Objective: To investigate the characteristics and outcomes of patients who walked out from a tertiary children's hospital emergency department (ED) without seeing a medical officer.
Methods: A prospective study of patients who walked-out from the ED of a children's hospital, without seeing a medical officer. Information collected at triage included demographics, presenting problems, time of arrival, time of departure and reason for leaving. Charts were reviewed and those at high risk of serious illness or adverse outcome were contacted by telephone within 24 h. Further information collected during follow up included outcome, such as adverse events and admission to hospital. Data were analysed by comparing the walk-out and non-walk-out groups with regard to demographic variables, presenting problems and outcomes.
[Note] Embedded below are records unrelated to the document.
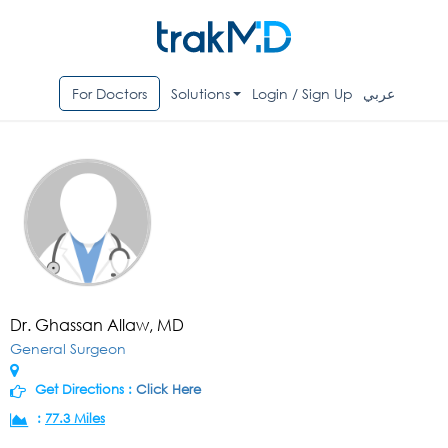
For Doctors
Solutions
Login / Sign Up
عربي
Dr. Ghassan Allaw, MD
General Surgeon
Get Directions :
Click Here
:
77.3 Miles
Results: Over a 29 week period, 1037 (5.5%) patients walked out from the ED of the hospital without seeing a medical officer. Comparisons between the walk-out and non-walk-out patients indicated no differences in terms of demographics. However, significant differences were found between the triage categories, presenting problems and arrival time. Of these, 829 (79.9%) were followed up by telephone. This revealed the predominant presenting problem was non-urgent and infectious in nature and no adverse events occurred. The admission rate for walk-out patients (1.5%) was significantly lower in comparison with the non-walk-out group (6.9%; odds ratio 0.2; 95% confidence interval 0.1–0.3). Walk-out patients who were eventually hospitalized had a shorter mean length of stay than non-walk-out patients (20.4 vs 34.8 h, respectively; t = 17.78, P < 0.0001).
Conclusions: Medical resources are limited and, therefore, some extended waiting in the ED is necessary. Paediatric patients who walk-out of the ED without seeing a medical officer have simple illnesses that resolve without medical intervention or adverse events.